Chinese tech company AgiBot's robot completes a 100-kilometer cross-province walk on November 20, 2025, earning official recognition from Guinness World Records and becoming the holder of the title "Longest journey walked by a humanoid robot." Photo: courtesy of AgiBot
Chinese tech company AgiBot's robot on Thursday completed a 100-kilometer cross-province walking challenge, earning official recognition from Guinness World Records.
AgiBot's A2 completed a 100-kilometer cross-province trek from Suzhou's Jinji Lake in East China's Jiangsu Province to Shanghai's Bund. On Thursday, a Guinness World Records adjudicator confirmed its total walking distance of 106.286 kilometers, naming it the holder of the record for the "Longest journey walked by a humanoid robot," according to a statement AgiBot sent to the Global Times.
The A2 was able to complete the entire route without powering off, supported by AgiBot's hot-swappable battery system that allowed it to keep operating continuously during the challenge, per the statement.
During the challenge, the robot passed through city streets, scenic areas, national and provincial highways, encountering a mix of surfaces including asphalt, tiled pavements, bridges, tactile paving and slopes, as well as stretches with limited night lighting. It followed traffic rules throughout the route and ultimately arrived at the Bund in Shanghai, the company said.
Wang Chuang, partner and senior vice president of AgiBot, said that the cross-province walk was meant to illustrate the reliability and stability of humanoid robot technology. "Walking from Suzhou to Shanghai is difficult for many people to do in one go, yet the robot completed it," he noted. The outcome, he added, shows advances in hardware durability, balance control and overall endurance that are important for future commercial deployment.
Despite walking more than 100 kilometers, the A2 robot remained in good condition, with only some wear observed on the rubber layer of its foot soles, per the statement.
Wang said that the A2 robot used in the challenge was a standard, mass-produced commercial unit with no customized modifications and was identical to the robots delivered to clients. For this walk, he noted, the robot was equipped with dual GPS modules along with its built-in lidar and infrared depth cameras, giving it the sensing capability needed for accurate navigation through changing light conditions and complex urban environments.

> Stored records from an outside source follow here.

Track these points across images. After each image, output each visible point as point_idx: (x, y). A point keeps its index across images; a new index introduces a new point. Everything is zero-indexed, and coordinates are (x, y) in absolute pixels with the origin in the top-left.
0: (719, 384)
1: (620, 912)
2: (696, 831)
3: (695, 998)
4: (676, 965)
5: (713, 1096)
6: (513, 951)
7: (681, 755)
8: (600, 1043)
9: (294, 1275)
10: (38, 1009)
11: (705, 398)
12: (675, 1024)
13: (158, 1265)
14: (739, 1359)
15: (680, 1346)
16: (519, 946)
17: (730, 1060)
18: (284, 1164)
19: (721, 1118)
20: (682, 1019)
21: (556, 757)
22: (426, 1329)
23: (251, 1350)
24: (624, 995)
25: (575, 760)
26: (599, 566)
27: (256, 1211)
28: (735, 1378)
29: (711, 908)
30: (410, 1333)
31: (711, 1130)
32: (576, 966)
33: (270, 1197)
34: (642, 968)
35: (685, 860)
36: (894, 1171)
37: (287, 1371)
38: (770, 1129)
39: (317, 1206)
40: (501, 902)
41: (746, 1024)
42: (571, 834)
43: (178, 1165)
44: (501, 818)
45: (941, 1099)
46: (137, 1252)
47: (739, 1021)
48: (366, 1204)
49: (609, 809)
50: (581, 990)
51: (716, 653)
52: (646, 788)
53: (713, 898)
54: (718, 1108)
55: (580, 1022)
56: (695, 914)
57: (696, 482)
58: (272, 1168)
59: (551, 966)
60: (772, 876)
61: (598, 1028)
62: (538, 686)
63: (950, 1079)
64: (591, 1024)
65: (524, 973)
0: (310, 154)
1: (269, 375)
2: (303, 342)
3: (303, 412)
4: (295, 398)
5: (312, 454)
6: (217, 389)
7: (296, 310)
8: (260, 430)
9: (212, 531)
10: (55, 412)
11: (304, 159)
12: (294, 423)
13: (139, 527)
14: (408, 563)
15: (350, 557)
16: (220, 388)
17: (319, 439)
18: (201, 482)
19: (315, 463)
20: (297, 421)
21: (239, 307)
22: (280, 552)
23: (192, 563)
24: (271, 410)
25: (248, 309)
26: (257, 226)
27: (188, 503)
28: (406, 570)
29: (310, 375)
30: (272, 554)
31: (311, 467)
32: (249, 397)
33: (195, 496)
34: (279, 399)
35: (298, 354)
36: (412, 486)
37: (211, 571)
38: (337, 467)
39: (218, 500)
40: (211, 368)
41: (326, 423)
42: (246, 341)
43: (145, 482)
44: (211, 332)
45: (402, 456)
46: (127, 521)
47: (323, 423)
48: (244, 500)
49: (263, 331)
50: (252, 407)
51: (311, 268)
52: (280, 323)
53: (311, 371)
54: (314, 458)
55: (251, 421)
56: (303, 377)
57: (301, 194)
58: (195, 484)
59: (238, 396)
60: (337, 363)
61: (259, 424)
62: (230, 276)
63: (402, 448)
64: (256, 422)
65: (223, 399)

Upon reaching the North Bund, the A2 robot briefly interacted with reporters, calling the journey a "memorable experience" in its "machine life" and joking that it might now "need a new pair of shoes." Wang said walking is only one basic capability, noting that the robot already supports multilingual interaction, facial recognition and memory, autonomous guiding and delivery tasks. He added that the model surpassed 1,000 units in shipments in 2025, placing it among the global leaders in full-size humanoid deployment.
"The leap from last year's robot marathon to this week's 100-kilometer robot walk shows how rapidly China's robotics sector is advancing," Liu Dingding, a veteran industrial expert told the Global Times on Thursday.
Achieving such progress within just around half a year highlights the speed at which core technologies such as locomotion algorithms and system integration are maturing. This development marks a pivotal moment as humanoid robots move from controlled laboratory environments into demanding real-world scenarios, he said.
Liu noted that this milestone demonstrates significant improvements in robot reliability, endurance, motion control and environmental adaptability, giving strong momentum to the embodied-intelligence industry. As these capabilities continue to evolve, Liu said, the idea that robots could match or even surpass humans in certain physical tasks is no longer distant but an increasingly visible direction of technological progress.